Blogged on it 
http://service-architecture.blogspot.com/2006/12/rest-uri-naming-convention.html

Steve


On 12/12/06, Steve Jones <[EMAIL PROTECTED]> wrote:
> On 12/12/06, Gordon Sim <[EMAIL PROTECTED]> wrote:
> >
> >
> >
> >
> >
> >
> > Steve Jones wrote:
> >  >
> >  > On 11/12/06, Gordon Sim  wrote:
> >  >
> >  >  > Steve Jones wrote:
> >  >  > >
> >  >  > > Not forbidding something means that it can't be
> >  >  > > relied upon to be true.
> >  >  >
> >  >  > Why would I need to 'rely' on a URI having no meaning (to anyone, in 
> > any
> >  >  > language)?
> >  >
> >  > Because if I see a URI of http://www.bar.com/foo/invoice
> >  > <http://www.bar.com/foo/invoice> then I'd
> >  > think that it referred to an invoice, unless I knew that URIs never
> >  > mean anything and therefore its just a random set of letters.
> >  >
> >
> >  That doesn't answer the question though. I agree that you cannot rely on
> >  the fact that the URI has meaning (i.e. http://www.bar.com/foo/invoice
> >  does not automatically imply that the resource it refers to is indeed an
> >  invoice). But why would you need to rely on it *not* having meaning
> >  (i.e. that a URI like http://www.bar.com/foo/invoice does *not* refer to
> >  a resource that is an invoice)?

_INSTRUCTIONS TO FOLLOW_: In the email thread about URI naming, what does Steve Jones say a URI ending in "/foo/invoice" would seem to refer to? The records that come next have no role in this exercise.

_GIVEN DATA_:
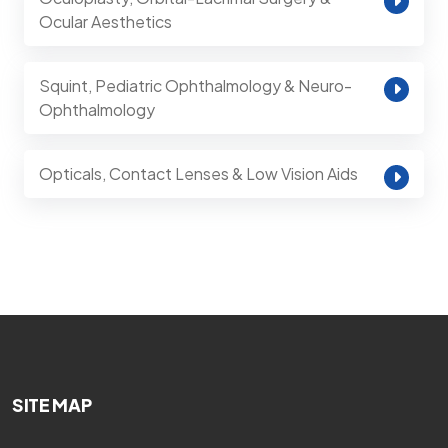
Ocular Aesthetics
Squint, Pediatric Ophthalmology & Neuro-
Ophthalmology
Opticals, Contact Lenses & Low Vision Aids
SITE MAP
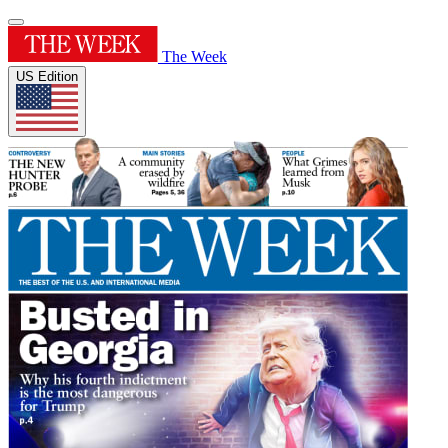
The Week
US Edition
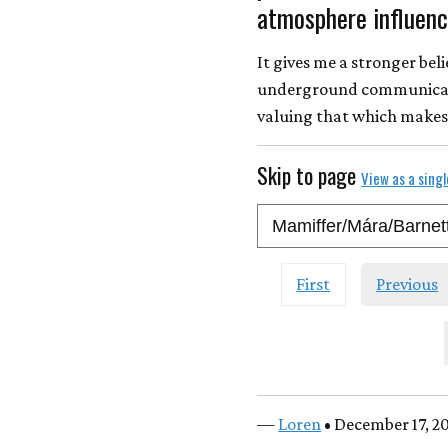
atmosphere influence
It gives me a stronger bel
underground communicatio
valuing that which makes 
Skip to page
View as a sing
First
Previous
—
Loren
• December 17, 2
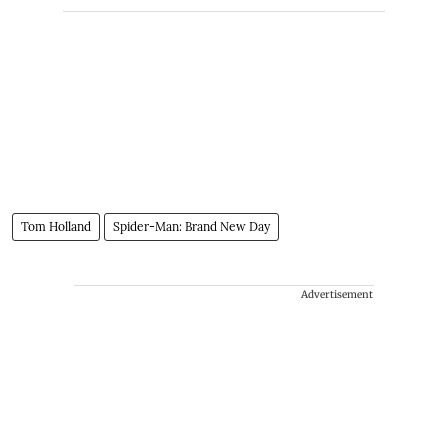
Tom Holland
Spider-Man: Brand New Day
Advertisement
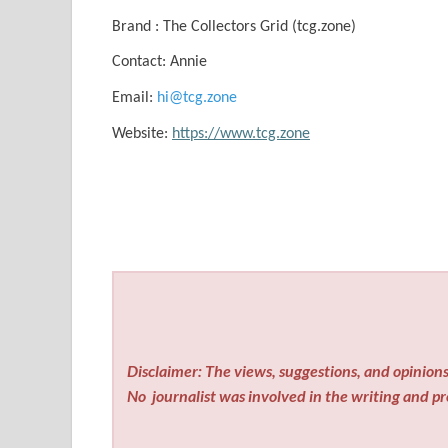
Brand : The Collectors Grid (tcg.zone)
Contact: Annie
Email:
hi@tcg.zone
Website:
https://www.tcg.zone
Disclaimer: The views, suggestions, and opinions 
No
journalist was involved in the writing and pro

_OUTPUT FOR THIS EXERCISE_: An invoice.